--- Supplied data Enclosed Below ---
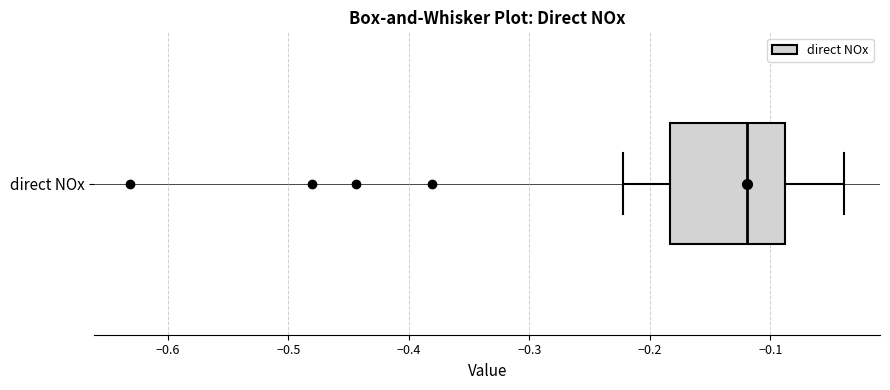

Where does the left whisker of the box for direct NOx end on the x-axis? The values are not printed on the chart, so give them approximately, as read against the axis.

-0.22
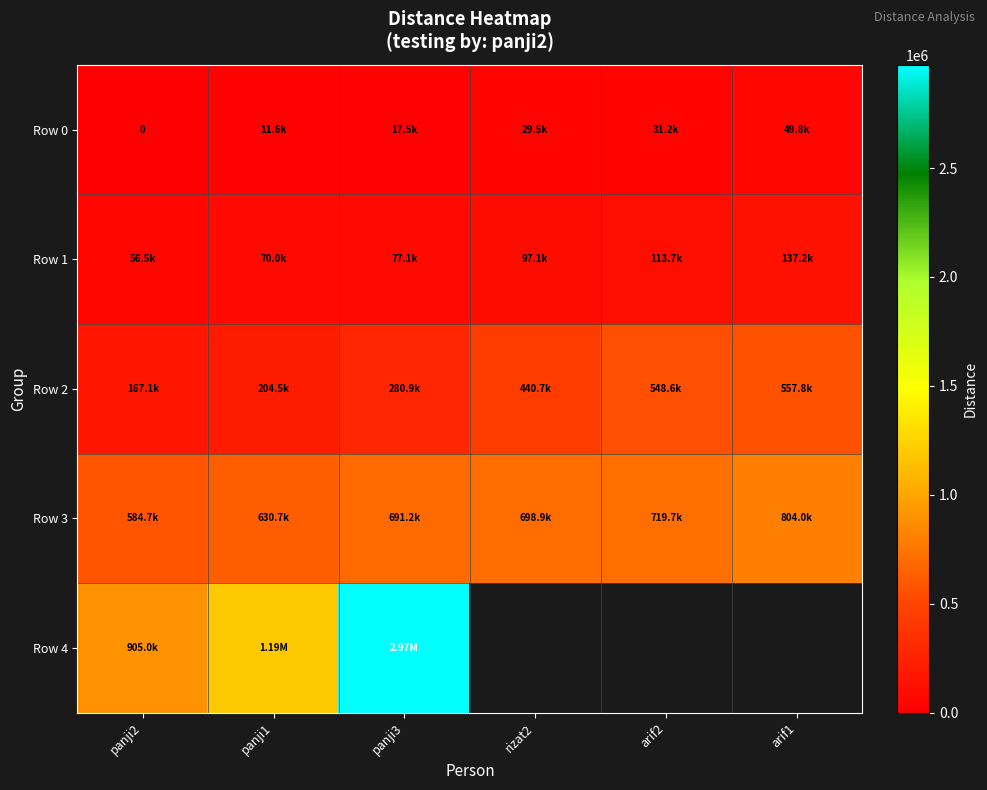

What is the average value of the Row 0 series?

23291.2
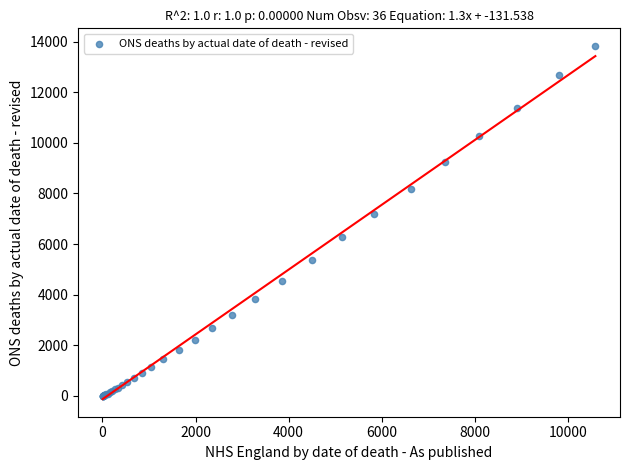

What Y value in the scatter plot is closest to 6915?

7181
--- End of Enclosed Supplied data ---
--- Supplied data Enclosed Below ---
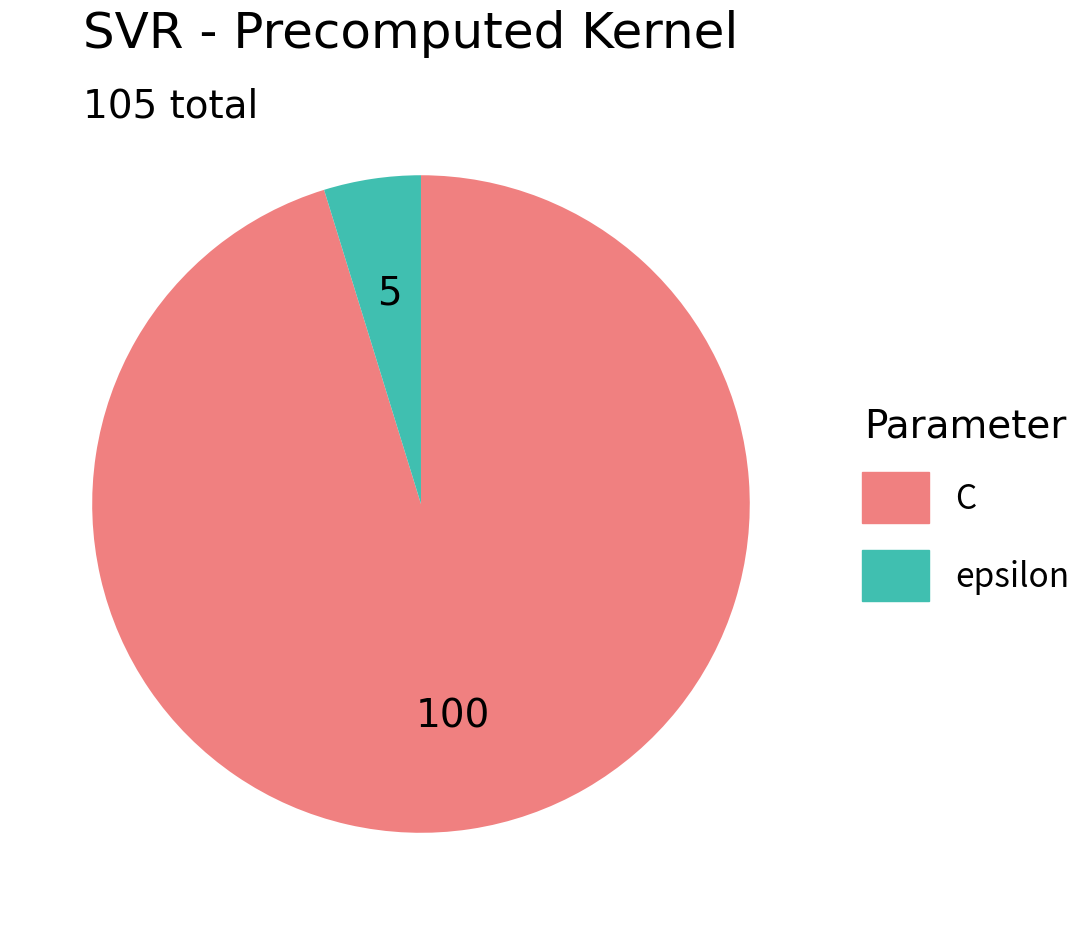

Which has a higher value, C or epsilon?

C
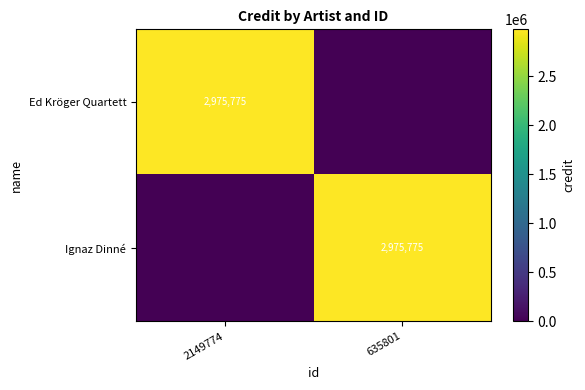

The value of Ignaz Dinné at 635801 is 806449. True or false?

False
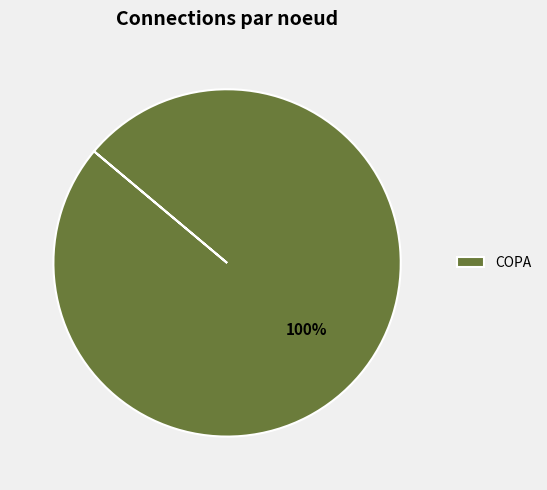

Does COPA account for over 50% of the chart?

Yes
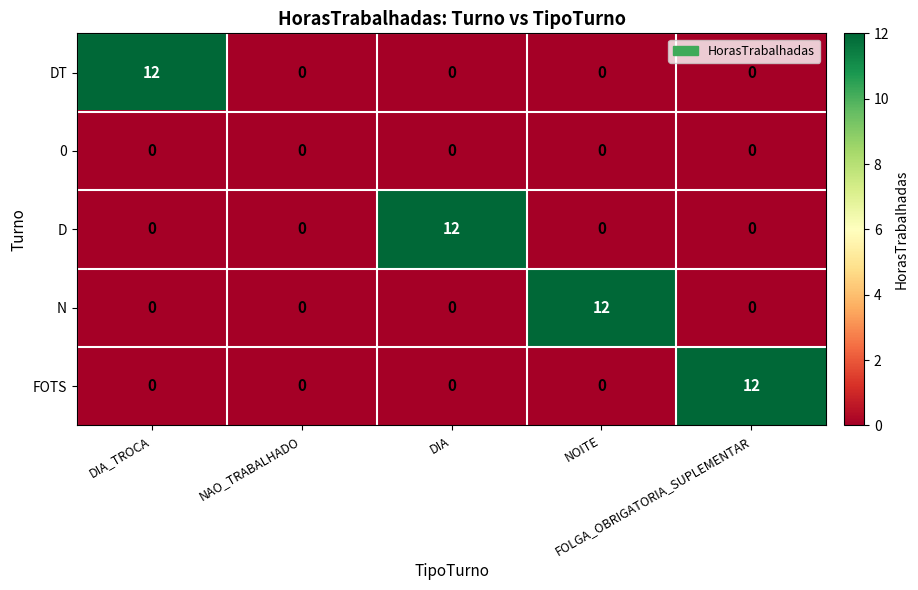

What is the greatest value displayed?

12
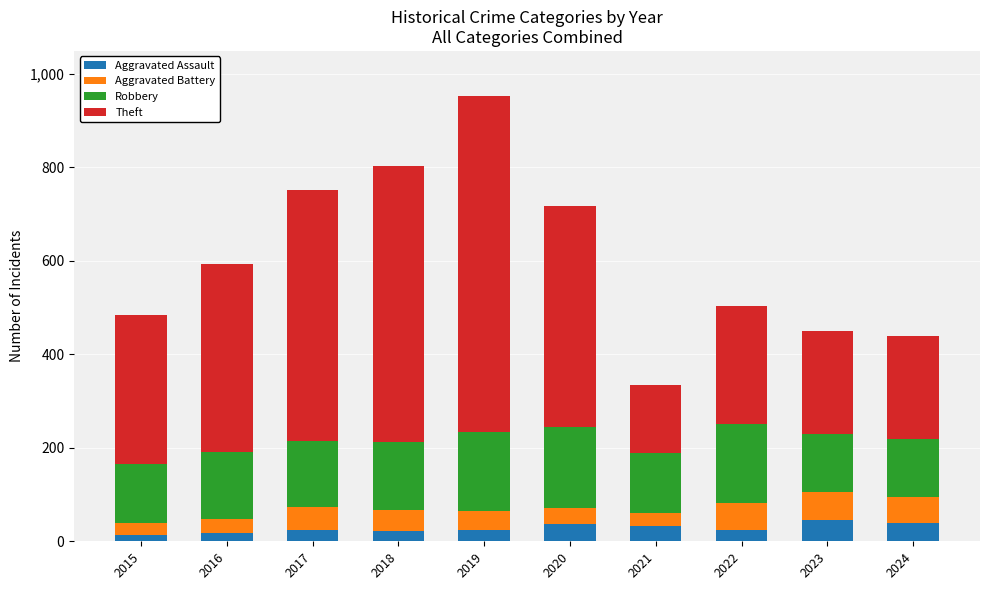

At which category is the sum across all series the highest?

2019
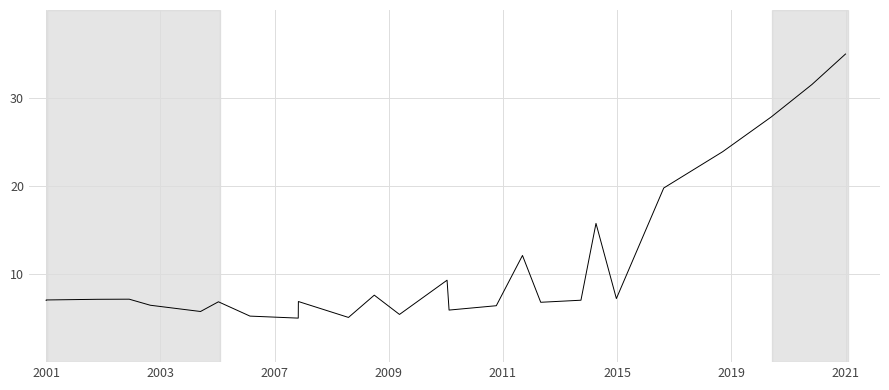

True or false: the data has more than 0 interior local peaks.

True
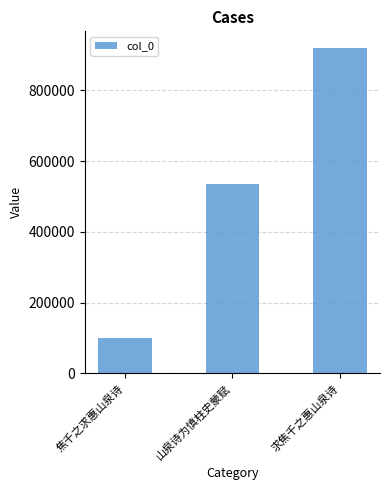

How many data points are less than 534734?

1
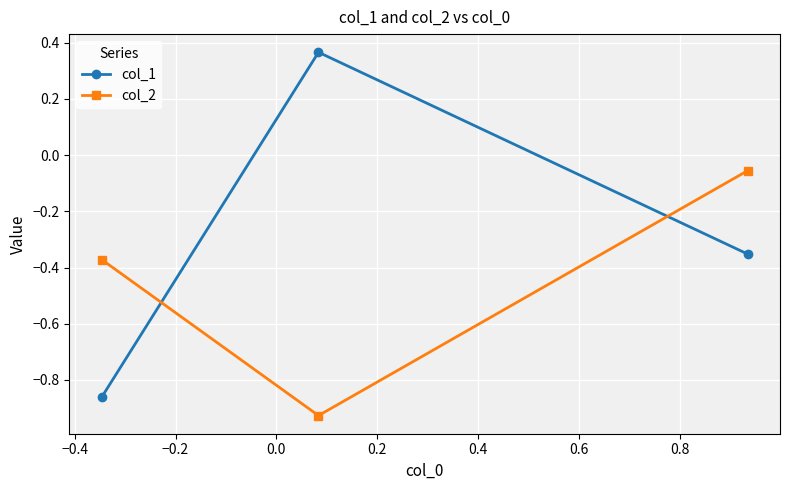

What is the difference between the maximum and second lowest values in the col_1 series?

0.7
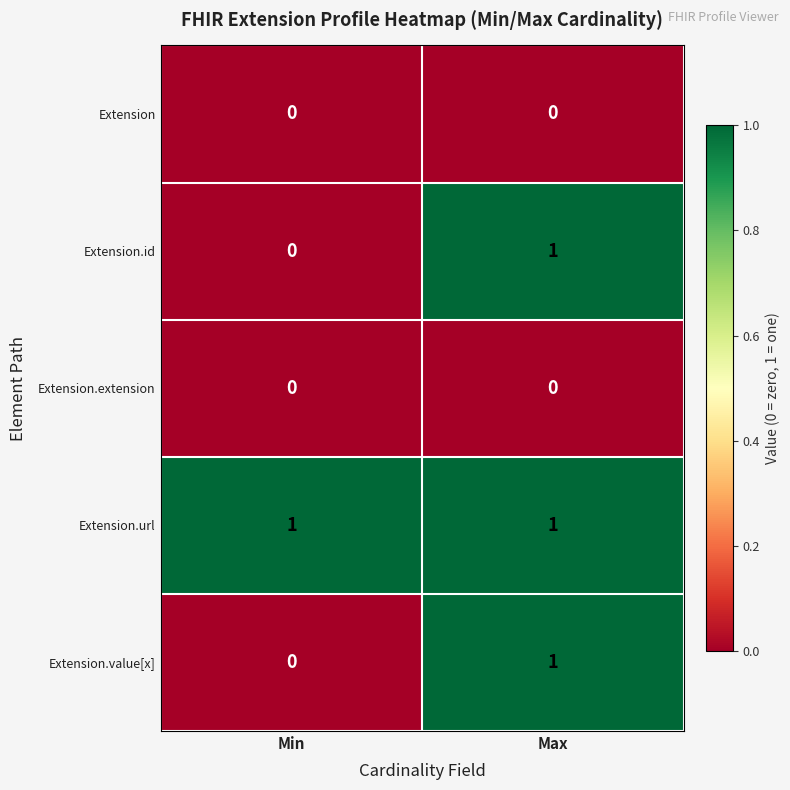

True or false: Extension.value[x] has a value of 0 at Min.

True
--- End of Enclosed Supplied data ---
Required action
Recast the listing between the lines holding "Where does the" and "What Y value", inclusive, as a Markdown table with the columns Row and Line. Leave out blank lines and pictures.

Task solution
| Row | Line |
|---|---|
| 1 | Where does the left whisker of the box for direct NOx end on the x-axis? The values are not printed on the chart, so give them approximately, as read against the axis. |
| 2 | -0.22 |
| 3 | What is the average value of the Row 0 series? |
| 4 | 23291.2 |
| 5 | What Y value in the scatter plot is closest to 6915? |